Lagerung und Entsorgung von Detantol – Offizielle behördliche Informationen

Lagerungs- und Entsorgungsrichtlinien

Das Arzneimittel muss vor Hitze geschützt werden. Zum Schutz der Produktstabilität ist es außerdem erforderlich, Detantol von Licht, direkter Sonneneinstrahlung und Feuchtigkeit fernzuhalten.

Die Stabilität nach Anbruch wird durch die strikte Einhaltung dieser Schutzbedingungen aufrechterhalten, da in den verfügbaren behördlichen Unterlagen keine spezifische Haltbarkeitsdauer nach dem ersten Gebrauch angegeben ist.

Zusätzlich zur Lagerung muss das Medikament zwingend außerhalb der Reichweite von Kindern aufbewahrt werden. Eine spezielle Handhabungsanweisung für die ophthalmische Lösung besagt, dass diese nicht an Dritte weitergegeben werden darf.

Restliche oder unbenutzte Arzneimittel müssen ordnungsgemäß entsorgt und nicht aufbewahrt werden. Bei der Entsorgung der ophthalmischen Lösung sollte im Falle von Unklarheiten eine Apotheke oder eine medizinische Einrichtung konsultiert werden, um eine angemessene Entsorgung sicherzustellen.


Klassifikationen für Lagerung und Entsorgung (Überblick)
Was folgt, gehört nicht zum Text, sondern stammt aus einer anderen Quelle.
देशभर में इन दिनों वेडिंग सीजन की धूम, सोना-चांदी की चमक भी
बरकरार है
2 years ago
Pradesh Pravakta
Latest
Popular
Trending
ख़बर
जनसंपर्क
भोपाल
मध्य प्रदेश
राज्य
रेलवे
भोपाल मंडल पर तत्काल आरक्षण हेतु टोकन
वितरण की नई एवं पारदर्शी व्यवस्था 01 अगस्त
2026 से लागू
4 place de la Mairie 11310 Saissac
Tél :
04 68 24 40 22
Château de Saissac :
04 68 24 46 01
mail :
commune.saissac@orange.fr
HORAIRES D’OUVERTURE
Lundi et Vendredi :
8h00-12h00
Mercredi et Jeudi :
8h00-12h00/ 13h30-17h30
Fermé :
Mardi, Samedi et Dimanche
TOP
Klassifikation Anforderung
Art der Lagerbedingungen Vor Licht, Hitze und Feuchtigkeit schützen.
Stabilität bei Gebrauch Stabilität wird durch die Einhaltung der erforderlichen Schutzbedingungen gewährleistet.
Behördliche Grundlage PMDA / MHLW (Japan) offizielle Arzneimittelinformationen.
Lagerungsbeschränkungen Muss außerhalb der Reichweite von Kindern aufbewahrt werden; direkte Sonneneinstrahlung, Hitze und Feuchtigkeit müssen vermieden werden.
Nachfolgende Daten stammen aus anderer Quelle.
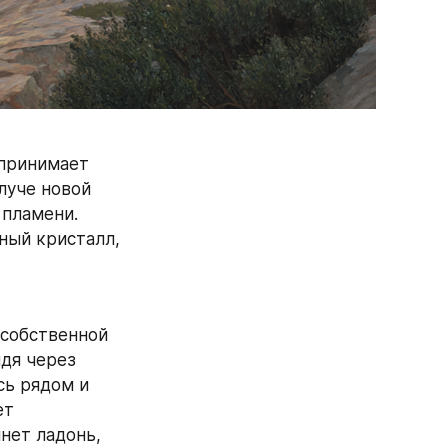
принимает 
уче новой 
пламени. 
ый кристалл, 
собственной 
дя через 
ь рядом и 
т 
нет ладонь, 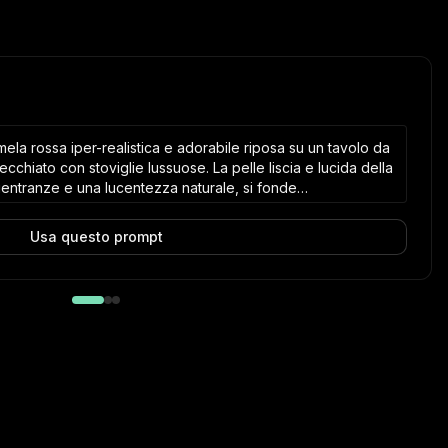
ela rossa iper-realistica e adorabile riposa su un tavolo da
cchiato con stoviglie lussuose. La pelle liscia e lucida della
rientranze e una lucentezza naturale, si fonde
 figura. I suoi occhi penetranti, il naso a bottone e la bocca
ente nella pelle liscia e arrotondata. La superficie della
Usa questo prompt
a allegra, creando un'atmosfera giocosa e accattivante che
, una mano entra nell'inquadratura, afferrando un cucchiaio
tta succosa di mela. La mela antropomorfa, con gli occhi
te in avanti, le labbra leggermente separate, prende la fetta
on movimenti gentili e graziosi. Ad ogni morso, la consistenza
—le sue guance si tendono come se masticasse, e una
luce agli angoli della sua bocca. L'effetto complessivo è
Struktur der Lagerungs- und Entsorgungsanweisungen

Die offiziellen behördlichen Dokumente für Detantol-Tabletten und die ophthalmische Lösung definieren die Lagerung durch die Forderung nach Schutz vor Umwelteinflüssen. Insbesondere muss das Medikament vor Licht, Hitze und Feuchtigkeit ferngehalten werden, um die Produktstabilität zu gewährleisten. Aus zwingenden Sicherheitsgründen muss das Arzneimittel außerhalb der Reichweite von Kindern gelagert werden. Die Entsorgungsregeln schreiben vor, dass alle Restprodukte ordnungsgemäß zu entsorgen und nicht aufzubewahren sind. Zudem darf die ophthalmische Lösung nicht an Dritte weitergegeben werden.

Aufmerksamkeit! Wenden Sie sich immer an einen Arzt oder Apotheker, bevor Sie Pillen oder Medikamente verwenden.